ISTRUZIONI DEL COMPITO: Restituisci tali e quali tutte le righe di testo del materiale, omettendo le immagini.

MATERIALE DA ELABORARE:
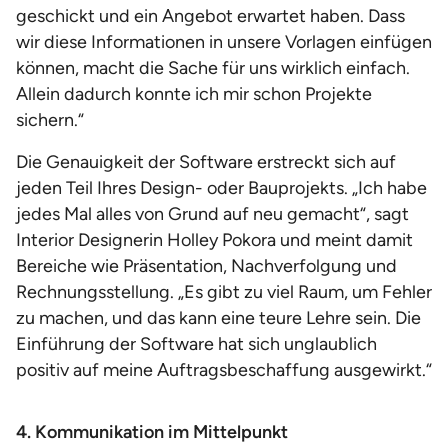
geschickt und ein Angebot erwartet haben. Dass
wir diese Informationen in unsere Vorlagen einfügen
können, macht die Sache für uns wirklich einfach.
Allein dadurch konnte ich mir schon Projekte
sichern.“
Die Genauigkeit der Software erstreckt sich auf
jeden Teil Ihres Design- oder Bauprojekts. „Ich habe
jedes Mal alles von Grund auf neu gemacht“, sagt
Interior Designerin Holley Pokora und meint damit
Bereiche wie Präsentation, Nachverfolgung und
Rechnungsstellung. „Es gibt zu viel Raum, um Fehler
zu machen, und das kann eine teure Lehre sein. Die
Einführung der Software hat sich unglaublich
positiv auf meine Auftragsbeschaffung ausgewirkt.“
4. Kommunikation im Mittelpunkt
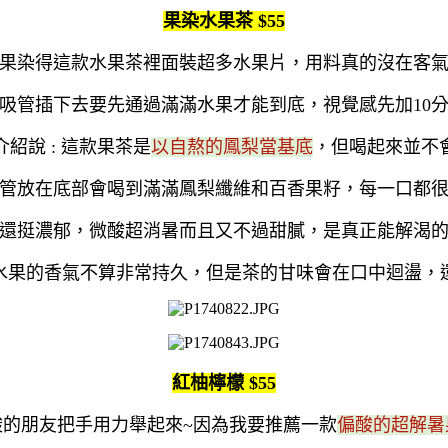
果染水果茶 $55
果染得這款水果茶裡面裝超多水果片，用料真的沒在客
吸管插下去要先通過滿滿水果才能到底，視覺感先加10
介紹說 : 這款果茶是
以自熬的鳳梨當基底
，但喝起來並不
管放在底部會喝到滿滿鳳梨纖維和百香果籽，每一口都
還挺濃郁，微酸超消暑而且又不過甜膩，是真正能解渴
水果的香氣不算非常持久，但是茶的甘味會在口中迴盪，
紅柚檸檬 $55
酸的朋友把手用力舉起來~因為我要推薦一款
偏酸的超解暑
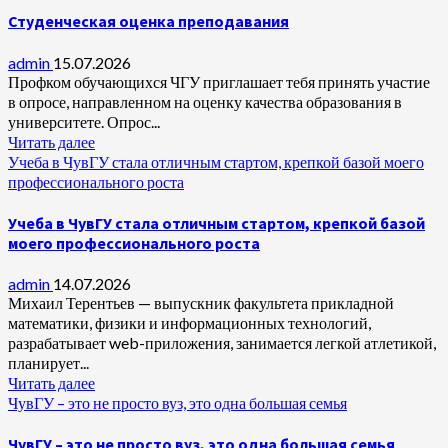
Студенческая оценка преподавания
admin
15.07.2026
Профком обучающихся ЧГУ приглашает тебя принять участие
в опросе, направленном на оценку качества образования в
университете. Опрос...
Читать далее
Учеба в ЧувГУ стала отличным стартом, крепкой базой моего
профессионального роста
Учеба в ЧувГУ стала отличным стартом, крепкой базой
моего профессионального роста
admin
14.07.2026
Михаил Терентьев — выпускник факультета прикладной
математики, физики и информационных технологий,
разрабатывает web-приложения, занимается легкой атлетикой,
планирует...
Читать далее
ЧувГУ – это не просто вуз, это одна большая семья
ЧувГУ – это не просто вуз, это одна большая семья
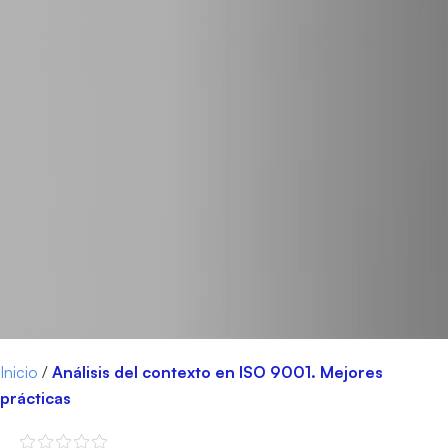
Inicio
/
Análisis del contexto en ISO 9001. Mejores
prácticas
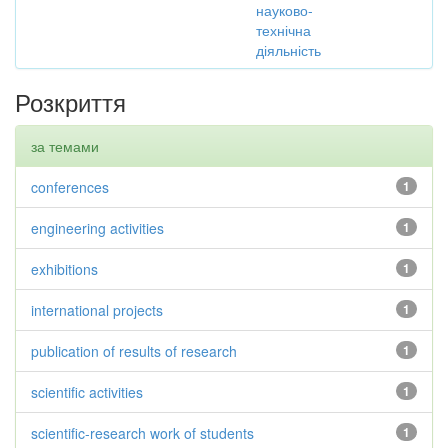
науково-
технічна
діяльність
Розкриття
за темами
conferences
1
engineering activities
1
exhibitions
1
international projects
1
publication of results of research
1
scientific activities
1
scientific-research work of students
1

RISPOSTA:
geschickt und ein Angebot erwartet haben. Dass
wir diese Informationen in unsere Vorlagen einfügen
können, macht die Sache für uns wirklich einfach.
Allein dadurch konnte ich mir schon Projekte
sichern.“
Die Genauigkeit der Software erstreckt sich auf
jeden Teil Ihres Design- oder Bauprojekts. „Ich habe
jedes Mal alles von Grund auf neu gemacht“, sagt
Interior Designerin Holley Pokora und meint damit
Bereiche wie Präsentation, Nachverfolgung und
Rechnungsstellung. „Es gibt zu viel Raum, um Fehler
zu machen, und das kann eine teure Lehre sein. Die
Einführung der Software hat sich unglaublich
positiv auf meine Auftragsbeschaffung ausgewirkt.“
4. Kommunikation im Mittelpunkt
果染水果茶 $55
果染得這款水果茶裡面裝超多水果片，用料真的沒在客
吸管插下去要先通過滿滿水果才能到底，視覺感先加10
介紹說 : 這款果茶是
以自熬的鳳梨當基底
，但喝起來並不
管放在底部會喝到滿滿鳳梨纖維和百香果籽，每一口都
還挺濃郁，微酸超消暑而且又不過甜膩，是真正能解渴
水果的香氣不算非常持久，但是茶的甘味會在口中迴盪，
紅柚檸檬 $55
酸的朋友把手用力舉起來~因為我要推薦一款
偏酸的超解暑
Студенческая оценка преподавания
admin
15.07.2026
Профком обучающихся ЧГУ приглашает тебя принять участие
в опросе, направленном на оценку качества образования в
университете. Опрос...
Читать далее
Учеба в ЧувГУ стала отличным стартом, крепкой базой моего
профессионального роста
Учеба в ЧувГУ стала отличным стартом, крепкой базой
моего профессионального роста
admin
14.07.2026
Михаил Терентьев — выпускник факультета прикладной
математики, физики и информационных технологий,
разрабатывает web-приложения, занимается легкой атлетикой,
планирует...
Читать далее
ЧувГУ – это не просто вуз, это одна большая семья
ЧувГУ – это не просто вуз, это одна большая семья
Inicio
/
Análisis del contexto en ISO 9001. Mejores
prácticas
науково-
технічна
діяльність
Розкриття
за темами
conferences
1
engineering activities
1
exhibitions
1
international projects
1
publication of results of research
1
scientific activities
1
scientific-research work of students
1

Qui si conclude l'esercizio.